*Work request*.
A verbatim copy of all entries is the expected output.

*Dataset entries*.
- - - - - - -

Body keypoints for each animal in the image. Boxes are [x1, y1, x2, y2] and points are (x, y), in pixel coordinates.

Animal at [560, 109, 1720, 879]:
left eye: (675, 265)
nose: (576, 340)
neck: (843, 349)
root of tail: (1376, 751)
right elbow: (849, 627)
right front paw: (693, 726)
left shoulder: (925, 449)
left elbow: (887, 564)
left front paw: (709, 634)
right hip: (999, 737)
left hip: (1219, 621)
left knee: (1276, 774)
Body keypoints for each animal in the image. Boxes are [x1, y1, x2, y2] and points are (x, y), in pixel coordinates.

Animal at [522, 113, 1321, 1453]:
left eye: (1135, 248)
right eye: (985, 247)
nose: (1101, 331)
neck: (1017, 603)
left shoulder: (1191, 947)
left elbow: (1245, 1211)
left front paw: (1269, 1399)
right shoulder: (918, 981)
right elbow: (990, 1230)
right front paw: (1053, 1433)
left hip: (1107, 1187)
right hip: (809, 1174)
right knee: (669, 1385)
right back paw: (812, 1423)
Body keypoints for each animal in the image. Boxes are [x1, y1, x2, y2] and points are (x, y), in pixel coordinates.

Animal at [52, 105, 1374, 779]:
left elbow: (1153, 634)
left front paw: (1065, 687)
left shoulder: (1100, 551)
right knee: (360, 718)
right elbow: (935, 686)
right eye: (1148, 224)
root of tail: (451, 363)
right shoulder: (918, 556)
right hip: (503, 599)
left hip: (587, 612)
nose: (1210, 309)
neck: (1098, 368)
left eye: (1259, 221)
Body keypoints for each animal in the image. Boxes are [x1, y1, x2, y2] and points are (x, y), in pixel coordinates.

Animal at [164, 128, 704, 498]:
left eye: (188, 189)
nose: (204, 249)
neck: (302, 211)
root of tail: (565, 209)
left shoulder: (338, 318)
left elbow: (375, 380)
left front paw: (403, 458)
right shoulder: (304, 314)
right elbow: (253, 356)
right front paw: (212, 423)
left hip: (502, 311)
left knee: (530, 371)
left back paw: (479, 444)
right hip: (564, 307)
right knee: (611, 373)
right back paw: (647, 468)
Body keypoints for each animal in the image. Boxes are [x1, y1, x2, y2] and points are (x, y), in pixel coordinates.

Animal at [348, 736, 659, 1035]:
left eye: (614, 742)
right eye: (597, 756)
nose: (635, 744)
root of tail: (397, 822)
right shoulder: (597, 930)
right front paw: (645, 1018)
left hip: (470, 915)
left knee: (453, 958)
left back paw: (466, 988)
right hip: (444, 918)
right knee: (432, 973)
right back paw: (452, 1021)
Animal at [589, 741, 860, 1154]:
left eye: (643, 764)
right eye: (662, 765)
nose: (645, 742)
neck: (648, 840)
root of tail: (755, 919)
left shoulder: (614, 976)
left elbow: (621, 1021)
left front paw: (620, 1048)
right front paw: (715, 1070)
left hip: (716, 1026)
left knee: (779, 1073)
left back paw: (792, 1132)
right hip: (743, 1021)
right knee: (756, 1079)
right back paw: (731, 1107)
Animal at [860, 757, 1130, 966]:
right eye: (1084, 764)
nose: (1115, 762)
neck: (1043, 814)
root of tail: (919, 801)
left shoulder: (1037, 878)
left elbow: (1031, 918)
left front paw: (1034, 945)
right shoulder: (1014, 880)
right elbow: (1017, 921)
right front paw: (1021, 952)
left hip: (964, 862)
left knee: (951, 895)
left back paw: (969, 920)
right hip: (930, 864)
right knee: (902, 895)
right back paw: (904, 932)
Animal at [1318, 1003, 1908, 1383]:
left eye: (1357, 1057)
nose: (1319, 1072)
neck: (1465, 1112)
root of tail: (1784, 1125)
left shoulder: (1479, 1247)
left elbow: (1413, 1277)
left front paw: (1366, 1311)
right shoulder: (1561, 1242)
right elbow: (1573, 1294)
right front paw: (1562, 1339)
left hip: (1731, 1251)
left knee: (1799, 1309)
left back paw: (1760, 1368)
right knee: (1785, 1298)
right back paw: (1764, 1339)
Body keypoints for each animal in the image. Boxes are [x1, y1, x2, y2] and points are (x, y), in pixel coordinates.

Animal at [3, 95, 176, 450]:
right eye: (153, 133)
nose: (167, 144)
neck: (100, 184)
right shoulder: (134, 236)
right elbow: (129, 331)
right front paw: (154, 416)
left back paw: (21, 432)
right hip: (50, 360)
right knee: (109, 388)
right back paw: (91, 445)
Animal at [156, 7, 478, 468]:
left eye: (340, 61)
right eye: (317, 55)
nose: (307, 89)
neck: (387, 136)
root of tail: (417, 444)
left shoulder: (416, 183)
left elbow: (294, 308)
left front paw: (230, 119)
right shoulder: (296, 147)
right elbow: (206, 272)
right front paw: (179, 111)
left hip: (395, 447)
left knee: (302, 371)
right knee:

- - - - - - -

*Finished task*.
Body keypoints for each animal in the image. Boxes are [x1, y1, x2, y2] and points are (x, y), in pixel coordinates.

Animal at [560, 109, 1720, 879]:
left eye: (675, 265)
nose: (576, 340)
neck: (843, 349)
root of tail: (1376, 751)
right elbow: (849, 627)
right front paw: (693, 726)
left shoulder: (925, 449)
left elbow: (887, 564)
left front paw: (709, 634)
right hip: (999, 737)
left hip: (1219, 621)
left knee: (1276, 774)
Body keypoints for each animal in the image. Boxes are [x1, y1, x2, y2] and points are (x, y), in pixel coordinates.

Animal at [522, 113, 1321, 1453]:
left eye: (1135, 248)
right eye: (985, 247)
nose: (1101, 331)
neck: (1017, 603)
left shoulder: (1191, 947)
left elbow: (1245, 1211)
left front paw: (1269, 1399)
right shoulder: (918, 981)
right elbow: (990, 1230)
right front paw: (1053, 1433)
left hip: (1107, 1187)
right hip: (809, 1174)
right knee: (669, 1385)
right back paw: (812, 1423)
Body keypoints for each animal in the image. Boxes are [x1, y1, x2, y2] and points are (x, y), in pixel coordinates.

Animal at [52, 105, 1374, 779]:
left elbow: (1153, 634)
left front paw: (1065, 687)
left shoulder: (1100, 551)
right knee: (360, 718)
right elbow: (935, 686)
right eye: (1148, 224)
root of tail: (451, 363)
right shoulder: (918, 556)
right hip: (503, 599)
left hip: (587, 612)
nose: (1210, 309)
neck: (1098, 368)
left eye: (1259, 221)
Body keypoints for each animal in the image. Boxes are [x1, y1, x2, y2] and points are (x, y), in pixel coordinates.

Animal at [164, 128, 704, 498]:
left eye: (188, 189)
nose: (204, 249)
neck: (302, 211)
root of tail: (565, 209)
left shoulder: (338, 318)
left elbow: (375, 380)
left front paw: (403, 458)
right shoulder: (304, 314)
right elbow: (253, 356)
right front paw: (212, 423)
left hip: (502, 311)
left knee: (530, 371)
left back paw: (479, 444)
right hip: (564, 307)
right knee: (611, 373)
right back paw: (647, 468)
Body keypoints for each animal in the image. Boxes are [x1, y1, x2, y2] and points are (x, y), in pixel coordinates.

Animal at [348, 736, 659, 1035]:
left eye: (614, 742)
right eye: (597, 756)
nose: (635, 744)
root of tail: (397, 822)
right shoulder: (597, 930)
right front paw: (645, 1018)
left hip: (470, 915)
left knee: (453, 958)
left back paw: (466, 988)
right hip: (444, 918)
right knee: (432, 973)
right back paw: (452, 1021)
Animal at [589, 741, 860, 1154]:
left eye: (643, 764)
right eye: (662, 765)
nose: (645, 742)
neck: (648, 840)
root of tail: (755, 919)
left shoulder: (614, 976)
left elbow: (621, 1021)
left front paw: (620, 1048)
right front paw: (715, 1070)
left hip: (716, 1026)
left knee: (779, 1073)
left back paw: (792, 1132)
right hip: (743, 1021)
right knee: (756, 1079)
right back paw: (731, 1107)
Animal at [860, 757, 1130, 966]:
right eye: (1084, 764)
nose: (1115, 762)
neck: (1043, 814)
root of tail: (919, 801)
left shoulder: (1037, 878)
left elbow: (1031, 918)
left front paw: (1034, 945)
right shoulder: (1014, 880)
right elbow: (1017, 921)
right front paw: (1021, 952)
left hip: (964, 862)
left knee: (951, 895)
left back paw: (969, 920)
right hip: (930, 864)
right knee: (902, 895)
right back paw: (904, 932)
Animal at [1318, 1003, 1908, 1383]:
left eye: (1357, 1057)
nose: (1319, 1072)
neck: (1465, 1112)
root of tail: (1784, 1125)
left shoulder: (1479, 1247)
left elbow: (1413, 1277)
left front paw: (1366, 1311)
right shoulder: (1561, 1242)
right elbow: (1573, 1294)
right front paw: (1562, 1339)
left hip: (1731, 1251)
left knee: (1799, 1309)
left back paw: (1760, 1368)
right knee: (1785, 1298)
right back paw: (1764, 1339)
Body keypoints for each animal in the image. Boxes are [x1, y1, x2, y2] and points are (x, y), in pixel coordinates.

Animal at [3, 95, 176, 450]:
right eye: (153, 133)
nose: (167, 144)
neck: (100, 184)
right shoulder: (134, 236)
right elbow: (129, 331)
right front paw: (154, 416)
left back paw: (21, 432)
right hip: (50, 360)
right knee: (109, 388)
right back paw: (91, 445)
Animal at [156, 7, 478, 468]:
left eye: (340, 61)
right eye: (317, 55)
nose: (307, 89)
neck: (387, 136)
root of tail: (417, 444)
left shoulder: (416, 183)
left elbow: (294, 308)
left front paw: (230, 119)
right shoulder: (296, 147)
right elbow: (206, 272)
right front paw: (179, 111)
left hip: (395, 447)
left knee: (302, 371)
right knee:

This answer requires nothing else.